If one accepts this very general and generic definition of racism, then the
German people, shortly after WWII, became a prime victim of the most massive
form of racism and racial discrimination — unseen and unheard of at any time in
the history of mankind. The scope of terror inflicted to the German people
during the Allied firebombing of German cities, the degree of suffering
experienced by millions of German civilians in Eastern Europe in the aftermath
of the war, goes beyond human imagination. By its scope and its sophistication
this peculiar type of cruelty against Germans is hardly comparable to any
earlier tragedy of any other race or ethnicity in Africa or Asia during colonial
times. It had clear racial, linguistic and judicial overtones still awaiting an
objective scholarly examination.
Numerous books have been published by prominent authors, including the well-
known American legal scholar Alfred de Zayas, the German historian Franz W.

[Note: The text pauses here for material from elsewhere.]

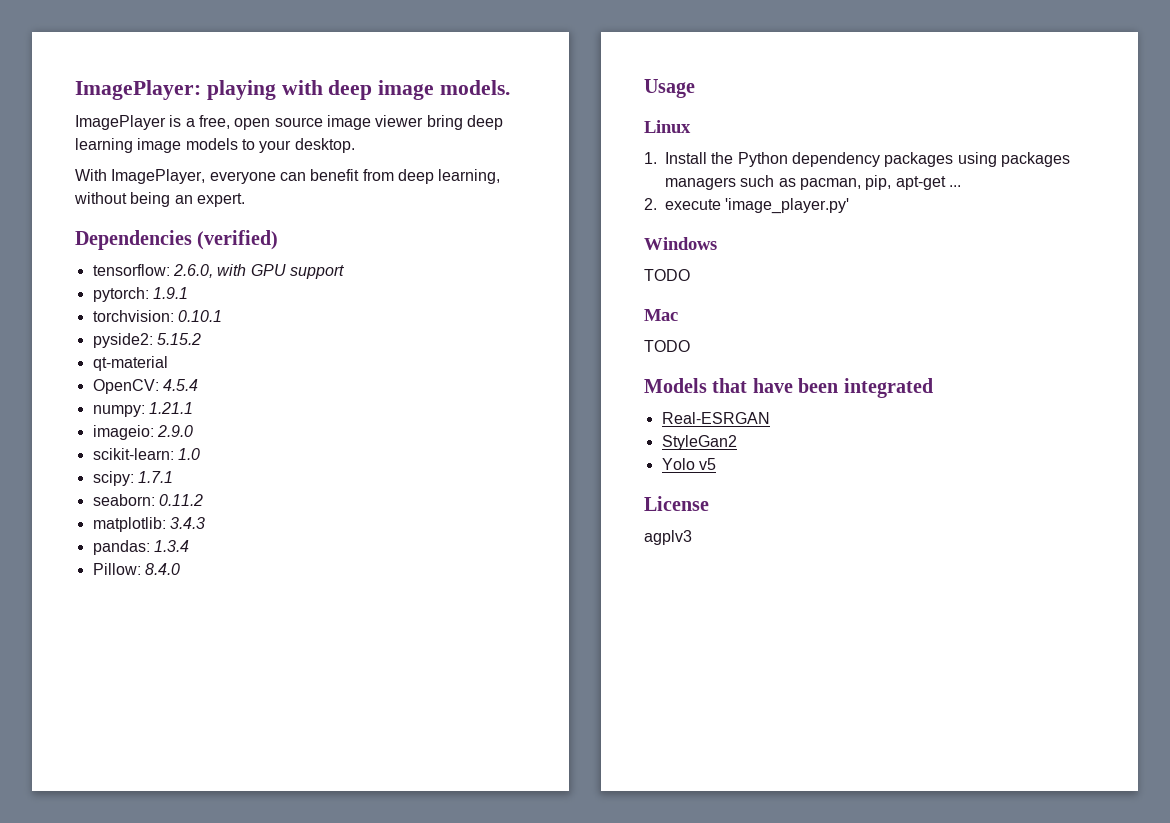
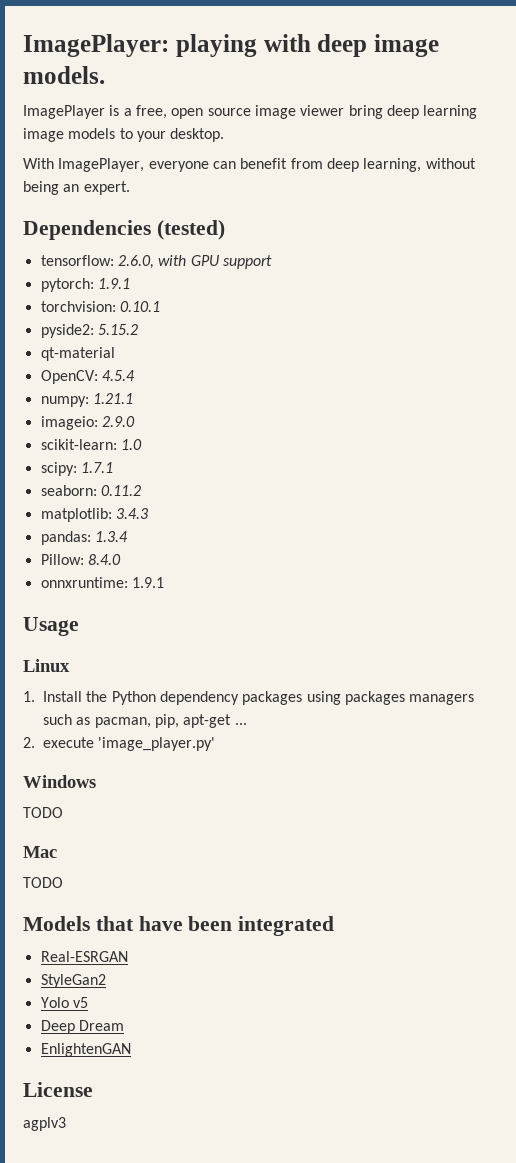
[197,230,279,250] (verified) -> [156,220,225,240] (tested)
(180, 569) none -> [40,577,164,588] // onnxruntime: 1.9.1
(716, 464) none -> [40,1020,124,1034] [40,1043,131,1057] // Deep Dream // EnlightenGAN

Seidler, and the Canadian historian James Bacque on the expulsion of Germans,
the policy of starving of hundreds of thousands of surrendered German soldiers
along the Rhine river that was carried out by the Allied commander Dwight
Eisenhower, the grand theft of German property, mass rapes of over 2 million
German women by Soviet soldiers, slave labor of captured young German children,
etc. Yet most of these books, although based on solid forensic research and
physical evidence, are barely accessible, and they are never mentioned in higher
education in the USA and in Europe.
Germany's European allies, such as Hungary, or the wartime France, dearly paid
their collaboration with Germany too. Few French students, let alone American
students, know that over 70,000 French civilians perished under American bombs
from 1942 to 1944. They cannot be blamed, as there are no sites of commemoration
for the bombs' victims in France. Tiny Croatia, which remained the loyal ally of
Germany to the last day of WWII, paid a heavy price too, losing the best part of
its gene pool, after its middle class had been wiped out by Yugoslav Communists.

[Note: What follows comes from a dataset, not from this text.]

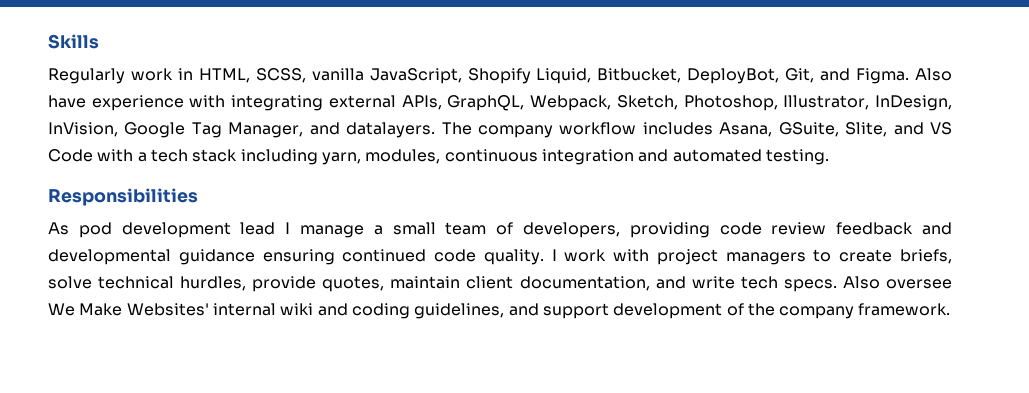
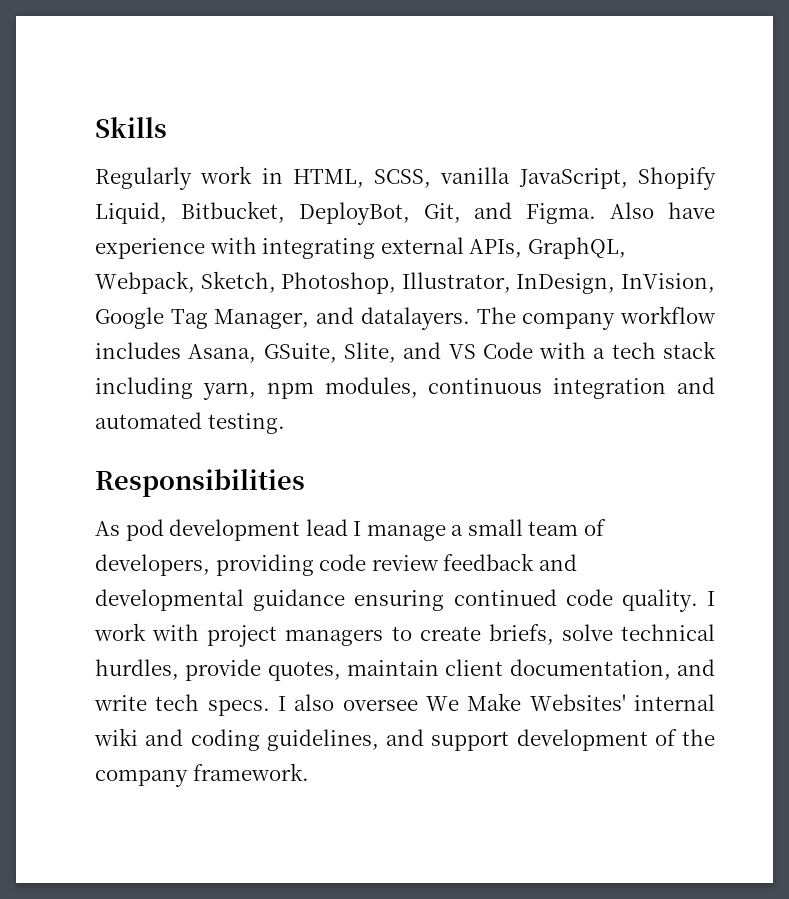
(361, 158) none -> [266,382,314,399] npm
[842,276,880,289] Also -> [278,694,335,711] I also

Although considered today the most beautiful country in Europe and a prime
tourist destination, Croatia is essentially a huge graveyard. In 1945 it became
the largest communist killing field of ethnic Germans and Croats in Europe (see
here and here).
It is still common in the Karst area in the mountains of southern Croatia to
stumble upon small ravines and pits with rusted German helmets, rosary beads and
scattered bones. Beyond the carnage of WWII and its immediate aftermath, the
root causes of the recent interethnic war in the Balkans are the direct outcome
of forcible Allied creation at Yalta and Potsdam of the artificial multicultural
entity known as Yugoslavia.
The question that comes to mind is: Why is this unique form of racism against
Germans not debated in public as is for instance the plight of Jews during WWII?
While acknowledging that others suffered greatly during WWII and that Germany
also committed large-scale atrocities against others, one still wonders: Why are
the enormous crimes against the Germans simply not discussed?"